[What to do]
Reproduce the text of the material below line for line, without changing any wording or punctuation. Leave the pictures out of your answer.

[Material shown]

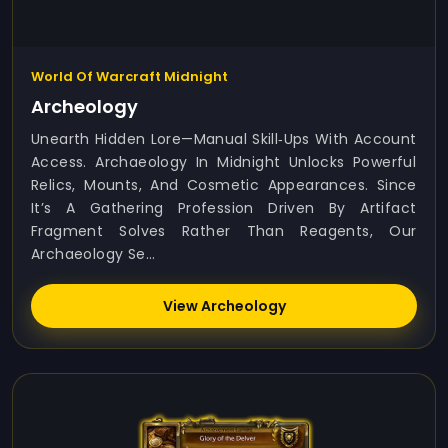
World Of Warcraft Midnight
Archeology
Unearth Hidden Lore—Manual Skill‑ups With Account
Access. Archaeology In Midnight Unlocks Powerful
Relics, Mounts, And Cosmetic Appearances. Since
It’s A Gathering Profession Driven By Artifact
Fragment Solves Rather Than Reagents, Our
Archaeology Se...
View Archeology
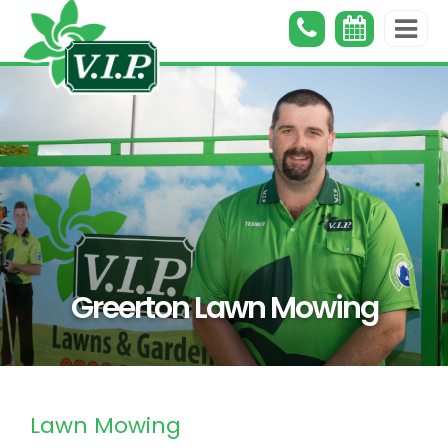
Greerton Lawn Mowing
Lawn Mowing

[Solution for this task]
World Of Warcraft Midnight
Archeology
Unearth Hidden Lore—Manual Skill‑ups With Account
Access. Archaeology In Midnight Unlocks Powerful
Relics, Mounts, And Cosmetic Appearances. Since
It’s A Gathering Profession Driven By Artifact
Fragment Solves Rather Than Reagents, Our
Archaeology Se...
View Archeology
Greerton Lawn Mowing
Lawn Mowing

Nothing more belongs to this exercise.